A day in the life of a PBI volunteer in Cali

After a 10 hour bus ride throughout the night from Bogotá to Cali, I was expecting to relax for a while before doing some work. Maybe even have a short nap. However, just as I was taking my bags off the bus, I received a call from the PBI house in Cali. It was Jérôme and he asked me to go straight to the house to help him out. It was an emergency.

When I arrived he explained everything. We had two PBI volunteers in Buenaventura who had received information that there was a security problem preventing traffic from circulating in the region of Bajo Calima; which is where they were scheduled to go this morning. We had to decide whether they could continue the trip or not. Furthermore Olga, a lady we accompany in Cali, had phoned.

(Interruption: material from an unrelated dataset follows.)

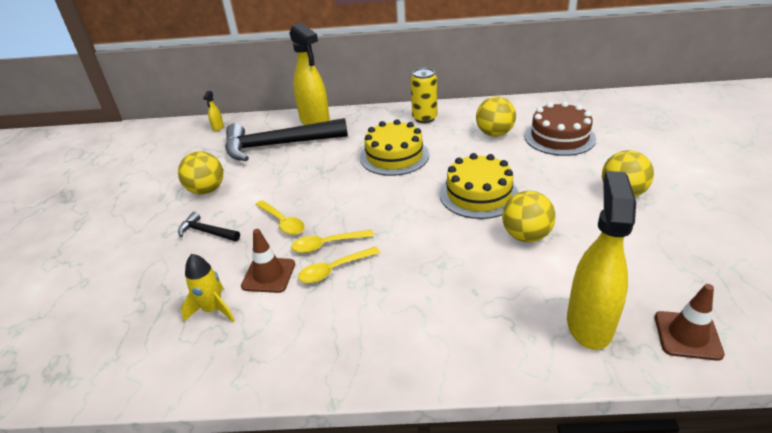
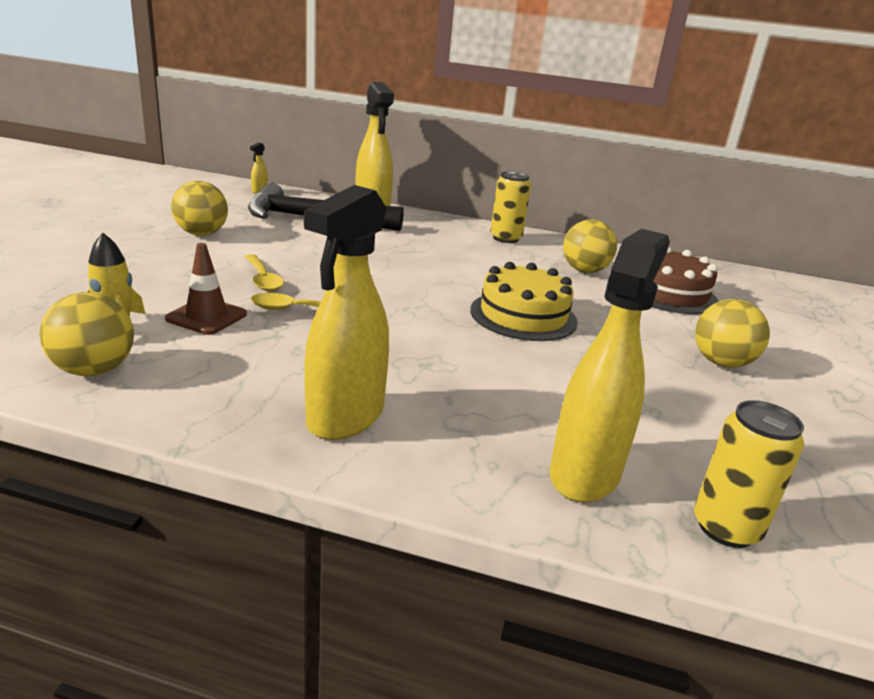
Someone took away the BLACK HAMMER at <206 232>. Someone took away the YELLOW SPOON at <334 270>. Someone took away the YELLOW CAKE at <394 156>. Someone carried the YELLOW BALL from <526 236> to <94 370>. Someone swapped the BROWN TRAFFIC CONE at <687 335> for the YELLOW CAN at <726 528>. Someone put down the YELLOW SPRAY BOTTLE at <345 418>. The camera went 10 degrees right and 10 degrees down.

She told us that the community councillor of the western mountain range of Nariño had been shot in the head this very same morning and she needed our accompaniment to go and visit him in intensive care. We had to get back to her before 9.30am…

A part from these two separate incidents, we had two other volunteers in the field in Urabá who were also travelling today… The phone rang. It was the volunteers in Buenaventura and it looked like the initial information was correct; because the driver who had been hired to take them to Bajo Calima had refused to go because of the risk. We decided it would be best that they not travel until we had reliable information that it was safe. As for Olga, we decided that Jérôme would accompany her and that I would take over monitoring the trips from the house. We agreed on all of this by consensus with the coordinator in Bogotá.

For the next few hours I was permanently on and off the phone with Bogotá and the three different groups of volunteers; those in Buenaventura, another two in Urabá and Jerome who kept me up to date on his movements with Olga. I also had to constantly update a document which we call “clinical memory” to record our actions during emergencies. This work can initially be quite stressful… However, I’ve been a volunteer with PBI Colombia for two years now, so I’m used to it. And by lunchtime things had calmed down considerably: The volunteers in Buenaventura were going to stay there, those in Urabá had completed their trip without incidents, and Jérôme was on his way back to the house as well. I could relax.

And more importantly I could prepare for my trip to northern Cauca! I had travelled from Bogotá because we did not have the human resources available in Cali to accompany a human rights organisation to the People’s Congress in Caloto. It had initially been scheduled to take place in a different town but the attempts of the indigenous Nasa to expel both the Colombian army and the Revolutionary Armed Forces of Colombia (FARC) from their territory in Cauca had earned so much solidarity from the organisers of the People’s Congress that they decided to change the location. What, I wondered, would be in store for me on this accompaniment?